President-Elect Kevin Crawford MCIAT, CIAT representative on the CIC Housing Panel commented: “CIAT supports the views of the Construction Industry Council in their response to government.”
CIC has set out a number of measures to provide confidence to communities and professionals.
Additional safeguards should:
- Introduce more prior approval conditions (conditions that would be required to receive traditional planning consent) as part of the permitted development process. These should ensure that space, quality and safety are considered in relation to existing infrastructure and that they comply with the requirements covering materials, amenities and public realm that have been set out in Local Plans.
- Incorporate permitted development for conversion to residential into Local Plans that can be updated regularly – and ensure communities are engaged in this process.
- Ensure housing delivered through permitted development incorporates an element of Community Infrastructure Levy or Section 106, thereby providing contributions towards affordable housing and community infrastructure.
- Ensure that the homes delivered through permitted development are subject to all the checks and balances that will be applied in the new Building Safety legislation. This must include requirements that those buildings which fall under the new Building Safety legislation (currently 18m or more and other higher risk buildings) will be subject to the newly proposed Gateway One checks, even though there is no current requirement for a formal building application to be made at planning stage for permitted development housing schemes.
- Ensure that homes delivered through permitted development are required to meet the new Future Homes Standard.
- Ensure that permitted development comes under the auspices of the New Homes Ombudsman, which CIC has been instrumental in campaigning for through its sponsorship of the All-Party Parliamentary Group for Excellence in the Built Environment. This would safeguard rights of redress of new homeowners in these schemes.

ENTRIES SHOWN:
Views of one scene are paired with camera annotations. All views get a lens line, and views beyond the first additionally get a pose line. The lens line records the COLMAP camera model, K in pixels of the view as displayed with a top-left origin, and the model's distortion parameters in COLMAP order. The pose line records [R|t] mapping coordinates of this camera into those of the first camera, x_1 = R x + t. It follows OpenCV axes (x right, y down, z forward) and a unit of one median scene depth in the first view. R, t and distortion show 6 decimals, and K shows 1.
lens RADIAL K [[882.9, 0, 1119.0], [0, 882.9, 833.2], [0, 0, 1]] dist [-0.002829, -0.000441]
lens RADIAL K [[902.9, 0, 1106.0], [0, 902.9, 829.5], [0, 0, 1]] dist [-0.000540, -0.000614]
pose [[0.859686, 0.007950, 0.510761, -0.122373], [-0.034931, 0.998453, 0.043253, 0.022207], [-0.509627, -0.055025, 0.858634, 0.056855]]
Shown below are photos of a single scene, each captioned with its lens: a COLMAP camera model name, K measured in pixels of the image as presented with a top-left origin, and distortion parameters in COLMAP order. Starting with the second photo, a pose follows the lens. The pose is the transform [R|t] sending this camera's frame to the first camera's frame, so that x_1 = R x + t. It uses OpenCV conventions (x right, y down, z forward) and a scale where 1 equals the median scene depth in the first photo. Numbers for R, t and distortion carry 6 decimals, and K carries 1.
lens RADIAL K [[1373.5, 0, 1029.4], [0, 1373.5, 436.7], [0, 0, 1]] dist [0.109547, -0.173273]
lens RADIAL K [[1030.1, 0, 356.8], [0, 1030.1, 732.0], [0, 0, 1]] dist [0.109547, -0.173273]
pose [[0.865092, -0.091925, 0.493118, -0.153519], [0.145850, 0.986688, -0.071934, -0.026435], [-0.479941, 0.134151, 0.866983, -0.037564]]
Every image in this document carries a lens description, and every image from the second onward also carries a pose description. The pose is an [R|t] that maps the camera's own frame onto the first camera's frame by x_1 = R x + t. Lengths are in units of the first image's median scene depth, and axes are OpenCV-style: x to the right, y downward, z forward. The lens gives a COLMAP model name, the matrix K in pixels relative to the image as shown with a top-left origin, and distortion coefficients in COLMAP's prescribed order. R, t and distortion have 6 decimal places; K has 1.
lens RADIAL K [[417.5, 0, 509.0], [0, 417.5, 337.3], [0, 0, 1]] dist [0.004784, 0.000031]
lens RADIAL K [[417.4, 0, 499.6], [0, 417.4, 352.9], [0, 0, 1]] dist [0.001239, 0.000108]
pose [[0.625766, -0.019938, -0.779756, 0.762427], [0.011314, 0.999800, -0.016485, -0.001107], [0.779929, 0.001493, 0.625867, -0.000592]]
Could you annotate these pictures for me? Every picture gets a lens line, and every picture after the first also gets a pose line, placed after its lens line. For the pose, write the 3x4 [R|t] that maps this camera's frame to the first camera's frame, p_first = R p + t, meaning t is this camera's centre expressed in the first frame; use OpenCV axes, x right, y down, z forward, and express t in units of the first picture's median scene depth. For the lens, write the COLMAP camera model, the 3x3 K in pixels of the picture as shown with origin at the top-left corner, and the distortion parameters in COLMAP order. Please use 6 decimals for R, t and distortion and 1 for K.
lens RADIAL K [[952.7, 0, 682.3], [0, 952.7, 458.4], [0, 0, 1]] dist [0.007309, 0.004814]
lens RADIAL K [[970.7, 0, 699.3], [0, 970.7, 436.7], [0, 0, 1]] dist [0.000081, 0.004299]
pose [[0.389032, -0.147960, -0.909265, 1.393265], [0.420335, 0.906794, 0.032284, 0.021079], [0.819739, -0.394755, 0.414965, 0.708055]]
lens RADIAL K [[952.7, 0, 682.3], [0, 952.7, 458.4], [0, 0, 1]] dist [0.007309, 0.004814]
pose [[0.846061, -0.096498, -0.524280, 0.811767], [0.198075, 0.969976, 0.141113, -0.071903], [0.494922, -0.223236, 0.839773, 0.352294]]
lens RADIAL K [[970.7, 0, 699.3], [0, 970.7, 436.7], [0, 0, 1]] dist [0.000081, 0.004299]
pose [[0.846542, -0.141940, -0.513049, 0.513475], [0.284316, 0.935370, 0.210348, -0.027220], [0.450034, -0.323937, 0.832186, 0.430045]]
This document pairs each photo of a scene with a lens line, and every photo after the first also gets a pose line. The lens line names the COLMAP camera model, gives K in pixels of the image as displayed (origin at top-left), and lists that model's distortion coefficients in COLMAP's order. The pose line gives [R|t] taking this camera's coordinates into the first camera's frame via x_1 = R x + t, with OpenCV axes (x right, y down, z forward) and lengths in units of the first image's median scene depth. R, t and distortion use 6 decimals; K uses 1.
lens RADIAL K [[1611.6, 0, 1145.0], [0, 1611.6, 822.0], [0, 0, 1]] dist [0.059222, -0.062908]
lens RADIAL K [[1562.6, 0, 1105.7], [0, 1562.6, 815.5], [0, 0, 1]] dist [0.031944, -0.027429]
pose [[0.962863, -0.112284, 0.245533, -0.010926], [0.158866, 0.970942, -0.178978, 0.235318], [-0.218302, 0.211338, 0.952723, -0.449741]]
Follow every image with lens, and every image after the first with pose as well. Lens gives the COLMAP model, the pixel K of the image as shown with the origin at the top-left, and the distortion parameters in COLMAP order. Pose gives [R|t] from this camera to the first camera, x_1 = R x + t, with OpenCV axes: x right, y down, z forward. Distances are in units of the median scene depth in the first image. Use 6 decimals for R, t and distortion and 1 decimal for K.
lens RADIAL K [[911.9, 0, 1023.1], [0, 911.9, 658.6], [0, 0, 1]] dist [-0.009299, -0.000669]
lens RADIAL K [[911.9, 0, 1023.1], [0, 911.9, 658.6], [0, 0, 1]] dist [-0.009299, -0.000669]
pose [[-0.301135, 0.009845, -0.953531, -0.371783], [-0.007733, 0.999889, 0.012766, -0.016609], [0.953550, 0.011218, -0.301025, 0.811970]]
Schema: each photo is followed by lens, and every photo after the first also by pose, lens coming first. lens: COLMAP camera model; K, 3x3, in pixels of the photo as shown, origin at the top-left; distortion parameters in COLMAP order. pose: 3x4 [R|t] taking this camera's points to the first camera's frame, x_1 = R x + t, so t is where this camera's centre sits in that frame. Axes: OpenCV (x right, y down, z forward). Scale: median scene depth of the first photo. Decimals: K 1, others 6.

REQUIRED ACTION: In the permitted development safeguards text, what height currently places buildings under the new Building Safety legislation? These entries were drawn from a separate source.

TASK RESPONSE: 18m or more